Clustering trends of overweight obesity in students in Dupage County (2015)
Students: Melissa Gray, Robin Kong
Advisers: Dr. Danilo Diedrichs, Dr. Nate Thom
Overweight and obesity are becoming more prevalent in elementary through high school students in the United States. This research analyzes trends of obesity and overweight among students in DuPage County Illinois to explore possible relationships between obesity and factors such as ethnicity, income, education level, or geographic location. Using data collected from over 200 area schools, hierarchical clustering algorithms show representative clustering of schools according to geographic location and the percentage of overweight or obese students in each school. Principal Component Analysis is used to determine factors contributing most to variability in the data. Ethnic distribution, average income, and average education level were explored within each cluster. These findings can contribute to the efforts to decrease overweight and obesity in students and predict future trends.
Agent-based simulation of crime in society (2015)
Students: Johnny Edman, Richard Ndekezi
Adviser: Dr. Danilo Diedrichs
Mathematical models are becoming increasingly common in the field of quantitative and predictive criminology. Previous modeling efforts have had some success using differential equations to determine the transition between different states using a modified SIR (Susceptible-Infected-Recovered) epidemiology model. However these models group a very diverse population in to a small number of compartments, thereby ignoring the individual behavior patterns and factors that determine crime.

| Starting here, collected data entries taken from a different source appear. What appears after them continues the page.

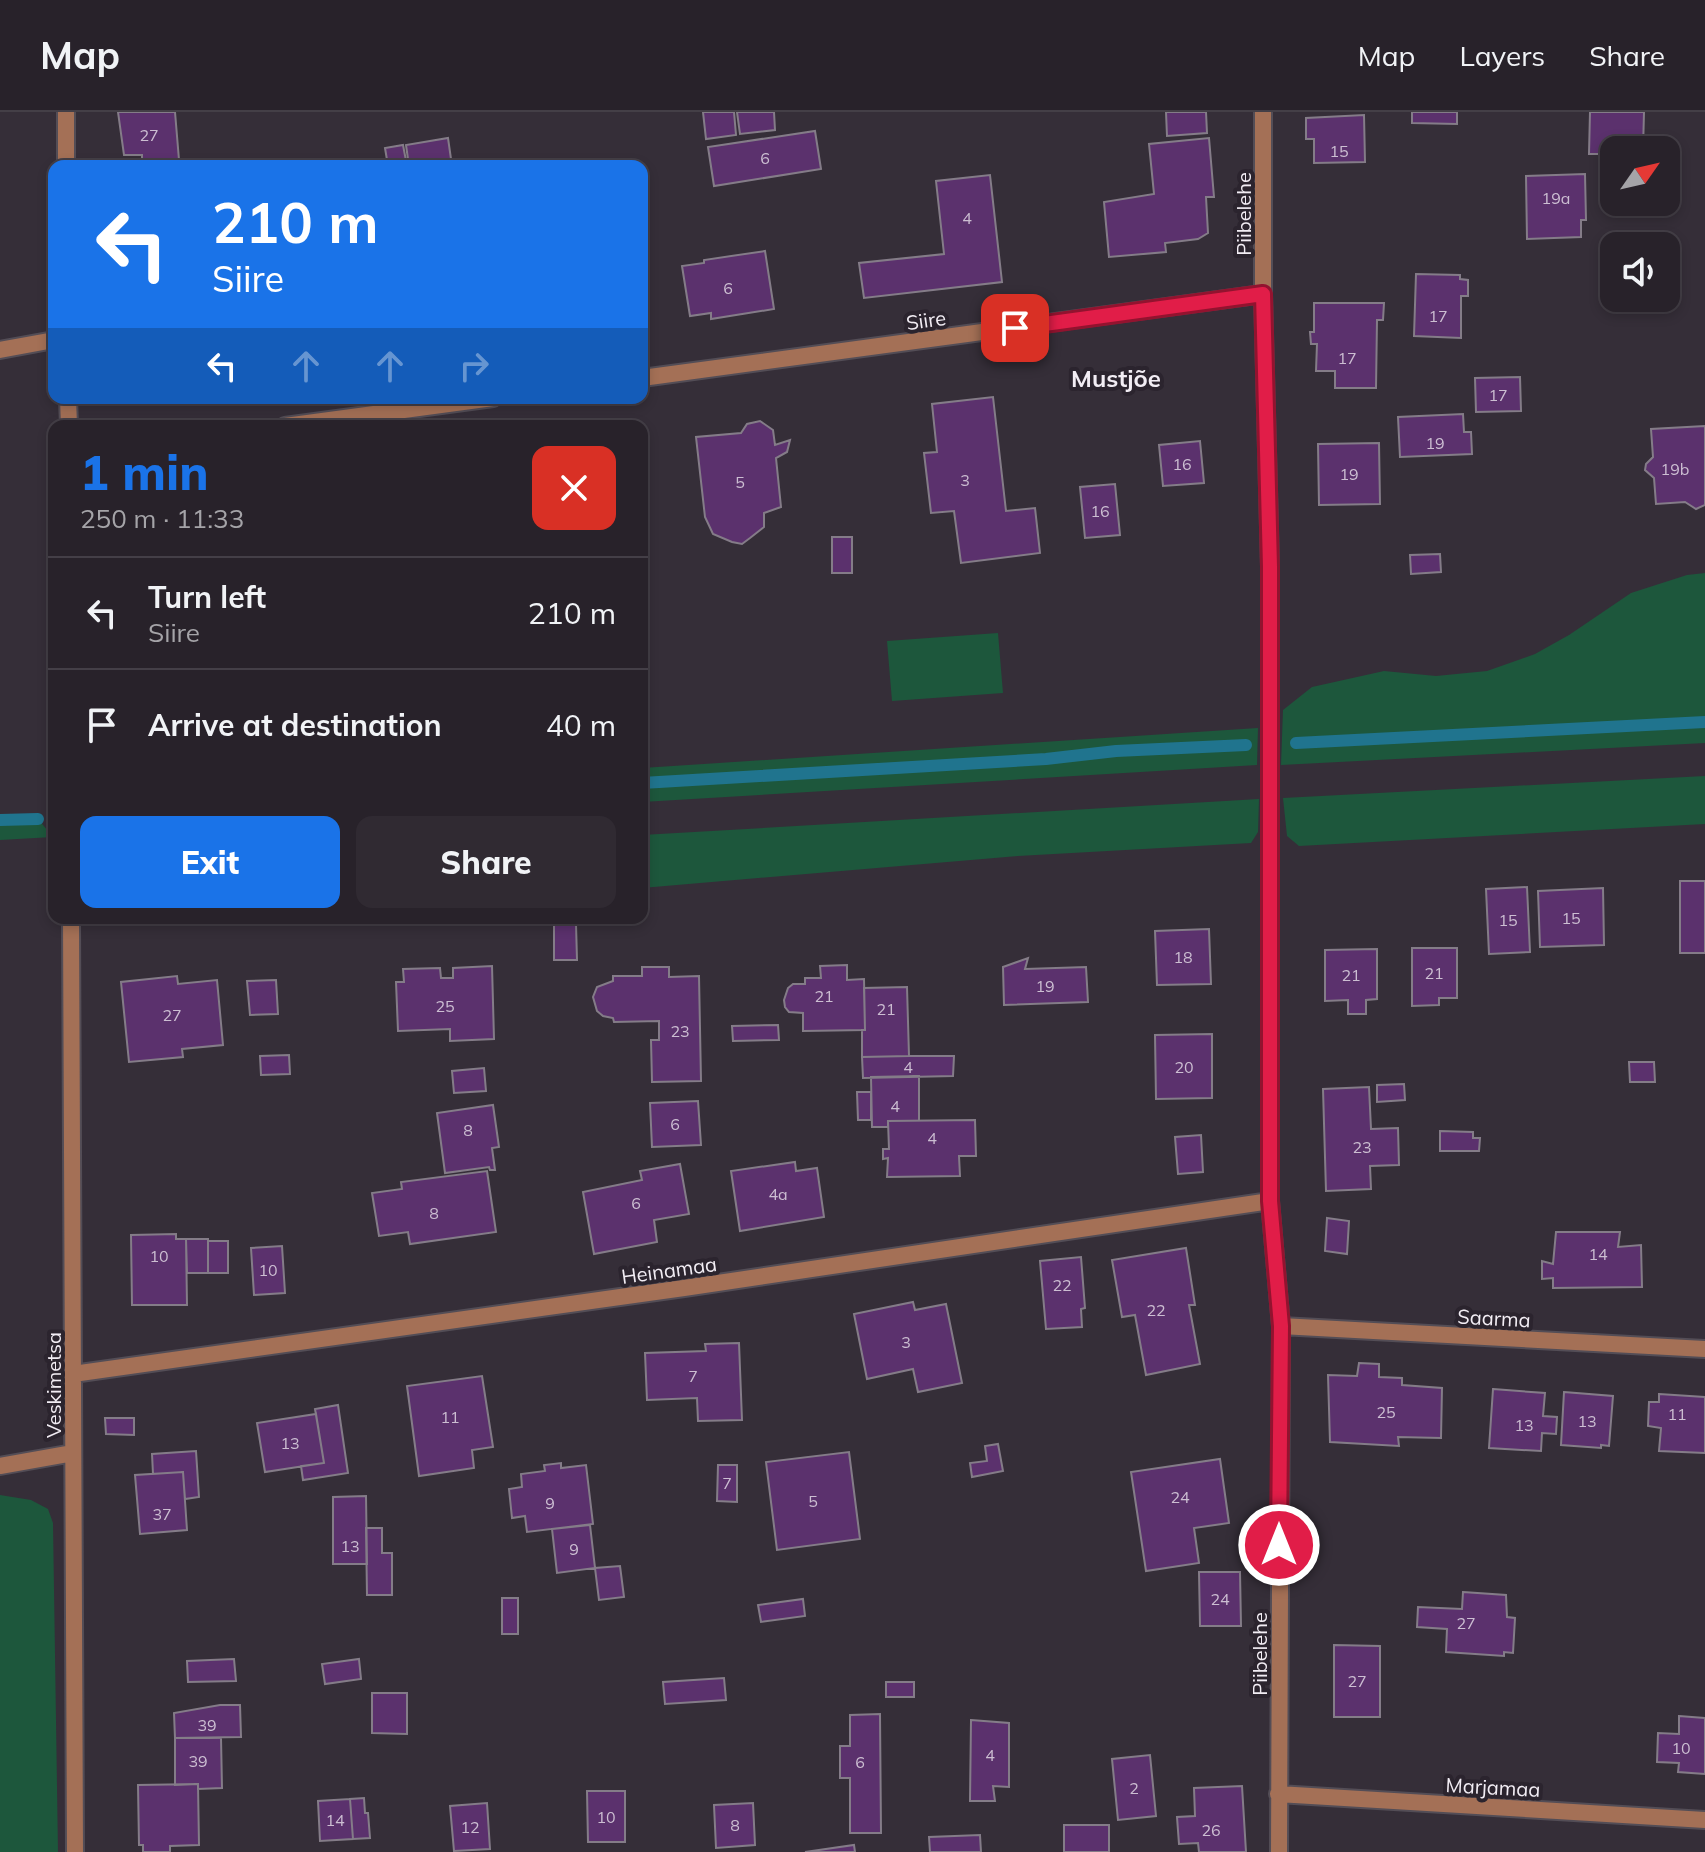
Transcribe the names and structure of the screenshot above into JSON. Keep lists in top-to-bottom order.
{
  "streets": {
    "street": [
      "Piibelehe",
      "Siire",
      "Heinamaa",
      "Saarma",
      "Veskimetsa",
      "Marjamaa"
    ]
  },
  "crossings": [
    ["Piibelehe", "Siire"],
    ["Piibelehe", "Heinamaa"],
    ["Piibelehe", "Saarma"],
    ["Piibelehe", "Marjamaa"],
    ["Heinamaa", "Veskimetsa"]
  ],
  "districts": ["Mustjõe"],
  "house_numbers": [
    "27",
    "15",
    "6",
    "19a",
    "4",
    "6",
    "17",
    "17",
    "17",
    "19",
    "16",
    "19b",
    "19",
    "3",
    "5",
    "16",
    "15",
    "15",
    "18",
    "21",
    "21",
    "19",
    "21",
    "25",
    "21",
    "27",
    "23",
    "4",
    "20",
    "4",
    "6",
    "8",
    "4",
    "23",
    "4a",
    "6",
    "8",
    "14",
    "10",
    "10",
    "22",
    "22",
    "3",
    "7",
    "25",
    "11",
    "11",
    "13",
    "13",
    "13",
    "7",
    "24",
    "5",
    "9",
    "37",
    "13",
    "9",
    "24",
    "27",
    "27",
    "39",
    "10",
    "4",
    "39",
    "6",
    "2",
    "10",
    "14",
    "8",
    "12",
    "26"
  ],
  "north": "top right",
  "page": {
    "header": "Map",
    "nav": ["Map", "Layers", "Share"],
    "turn": ["210 m", "Siire"],
    "heading": ["1 min", "250 m · 11:33"],
    "list": [
      {
        "name": "Turn left",
        "note": "Siire",
        "value": "210 m"
      },
      {
        "name": "Arrive at destination",
        "value": "40 m"
      }
    ],
    "buttons": ["Exit", "Share"]
  }
}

We use an Agent-Based Model (ABM) approach based on a computational random number generator to generate a virtual society of 1000 “agents”, each one having different characteristics including age, income level, educational attainment, ethnicity, gender and hostility based on realistic data-driven probability distributions. The ABM is embedded into a discrete dynamical model that tracks the evolution of each agent’s characteristics over a ten year time horizon, allowing us to determine which characteristic(s) are the most susceptible to induce crime in society.
Quantifying communication effects in disaster response logistics: A multiple network system dynamics model (2014)
Student: Kaile Phelps
Advisers: Dr. Danilo Diedrichs, Dr. Paul Isihara
Complementing the importance of adequate relief supplies and transportation capacity in the first two weeks of post-disaster logistics, efficient communication, information sharing and informed decision-making play a crucial yet often underestimated role in reducing wasted material resources and loss of human life. A mathematical discrete dynamical system is used to model transportation of different commodities from multiple relief suppliers to disaster sites across a network of limited capacity with variable signal delays, information sharing, prioritization, distribution and redistribution strategies. Simulations results highlight how communication deficiencies and indiscriminate shipping of resources result in material convergence and shortage of urgent supplies observed in actual emergencies, thus providing a useful quantitative tool for decision-making and training volunteer managers in the importance of a smart response protocol.